Total: O(n + m) — linear in the combined input size.
Applications
Finding All Occurrences
The kmpSearch method above already returns all match positions. Unlike String.indexOf() which finds only the first occurrence, KMP finds every one in a single pass.
Repeated Substring Pattern
Problem: determine if a string s consists entirely of a repeated pattern (e.g., "abcabc" → "abc" repeated twice).
KMP solves this in O(n) using a beautiful property of the LPS array:
boolean repeatedSubstringPattern(String s) {
int n = s.length();
int[] lps = buildLPS(s);
int longestPrefixSuffix = lps[n - 1];
// If the longest prefix-suffix length > 0 and
// n is divisible by (n - longestPrefixSuffix),
// then the string is a repeated pattern
int patternLength = n - longestPrefixSuffix;
return longestPrefixSuffix > 0 && n % patternLength == 0;
}
The logic: if lps[n - 1] = k, then s[0..k-1] == s[n-k..n-1]. The repeating unit has length n - k. If n divides evenly by n - k, the entire string is built from repeating that unit.
Counting Pattern Occurrences
Need the count rather than positions? Modify kmpSearch to increment a counter instead of adding to a list — same O(n + m) performance.
KMP vs Other String Algorithms
| Algorithm | Time (avg) | Time (worst) | Preprocessing | Best For |
|---|---|---|---|---|
| Naive | O(n×m) | O(n×m) | None | Short patterns, quick prototyping |
| KMP | O(n+m) | O(n+m) | O(m) | Guaranteed linear time, interviews |
| Rabin-Karp | O(n+m) | O(n×m) | O(m) | Multiple pattern search |
| Boyer-Moore | O(n/m) | O(n×m) | O(m+σ) | Practical single-pattern search |
| Z-Algorithm | O(n+m) | O(n+m) | O(n+m) | Sometimes simpler implementation |
Rabin-Karp uses rolling hash values to compare pattern and text windows. Average O(n + m) but degrades to O(n × m) with hash collisions. Its real strength is searching for multiple patterns simultaneously.

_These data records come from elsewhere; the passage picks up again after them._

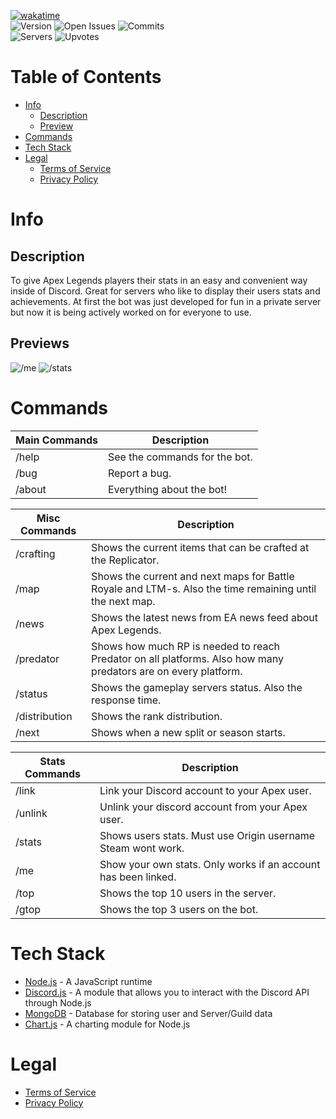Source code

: <p float="left">
  <a href="https://wakatime.com/badge/user/beebd855-1e84-427e-b984-e55c35b4fe3b/project/da9ebe09-78f6-423b-9990-594f8219901a"><img src="https://wakatime.com/badge/user/beebd855-1e84-427e-b984-e55c35b4fe3b/project/da9ebe09-78f6-423b-9990-594f8219901a.svg" alt="wakatime"></a>
  <br>
  <img src = "https://badgen.net/github/release/muumif/Edgy-Loba/stable/?cache=360" alt="Version" />
  <img src="https://badgen.net/github/open-issues/muumif/Edgy-Loba/?cache=360" alt="Open Issues"/>
  <img src="https://badgen.net/github/commits/muumif/Edgy-Loba/?cache=360" alt="Commits"/>
  <br>
  <img src = "https://top.gg/api/widget/servers/719542118955090011.svg" alt="Servers" />
  <img src = "https://top.gg/api/widget/upvotes/719542118955090011.svg" alt="Upvotes" />
</p>

Table of Contents
=================
<!--ts-->
   * [Info](#info)
      * [Description](#description)
      * [Preview](#previews)
   * [Commands](#commands)
   * [Tech Stack](#tech-stack)
   * [Legal](#legal)
      * [Terms of Service](TOS.md)
      * [Privacy Policy](PRIVACY.md)
<!--te-->

Info
====
Description
------------
To give Apex Legends players their stats in an easy and convenient way inside of Discord. Great for servers who like to display their users stats and achievements. At first the bot was just developed for fun in a private server but now it is being actively worked on for everyone to use.

Previews
-------
<p float="left">
  <img src="https://i.imgur.com/I90TyT8.png" alt="/me"/>
  <img src="https://i.imgur.com/csiHfen.png" alt="/stats" />
</p>

Commands
========

| Main Commands | Description
|  ---          |     ---    
| /help         | See the commands for the bot. 
| /bug          | Report a bug.
| /about        | Everything about the bot!       

| Misc Commands | Description 
|  ---          |     ---    
| /crafting     | Shows the current items that can be crafted at the Replicator.
| /map          | Shows the current and next maps for Battle Royale and LTM-s. Also the time remaining until the next map. 
| /news         | Shows the latest news from EA news feed about Apex Legends. 
| /predator     | Shows how much RP is needed to reach Predator on all platforms. Also how many predators are on every platform. 
| /status       | Shows the gameplay servers status. Also the response time.
| /distribution | Shows the rank distribution.
| /next         | Shows when a new split or season starts.

| Stats Commands    | Description 
|  ---              |     ---
| /link             | Link your Discord account to your Apex user.
| /unlink           | Unlink your discord account from your Apex user.
| /stats            | Shows users stats. Must use Origin username Steam wont work.
| /me               | Show your own stats. Only works if an account has been linked.
| /top              | Shows the top 10 users in the server.
| /gtop             | Shows the top 3 users on the bot.

Tech Stack
==========
* [Node.js](https://nodejs.org/en/) - A JavaScript runtime <br>
* [Discord.js](https://discord.js.org/#/) - A module that allows you to interact with the Discord API through Node.js <br>
* [MongoDB](https://www.mongodb.com) - Database for storing user and Server/Guild data <br>
* [Chart.js](https://www.chartjs.org) - A charting module for Node.js

Legal
=====
* [Terms of Service](TOS.md)
* [Privacy Policy](PRIVACY.md)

Boyer-Moore scans the pattern right-to-left and uses two heuristics (bad character, good suffix) to skip large sections of text. In practice, it’s often faster than KMP for natural-language text because it can skip characters entirely. But the implementation is complex and the worst case is still O(n × m) without the Galil rule.
Z-Algorithm computes a Z-array where Z[i] = length of the longest substring starting at position i that matches a prefix of the string. Conceptually similar to KMP, and some find it easier to implement.
Interviewer Tips
Full KMP implementation is rarely demanded in an interview — the algorithm is long and the failure function construction has subtle edge cases. What interviewers do expect:
- Understanding the concept: “We precompute a table from the pattern so we never backtrack in the text.”
- Knowing the complexity: O(n + m) time, O(m) space for the LPS array.
- Recognizing when to apply it: any problem involving substring search, repeated patterns, or string periodicity.
- The failure function idea: “LPS[i] tells us the longest proper prefix of pattern[0..i] that is also a suffix, so on mismatch we jump to the next valid alignment.”
If asked to code it, start with the LPS construction — it’s the heart of KMP. Get that right and the matching loop follows naturally.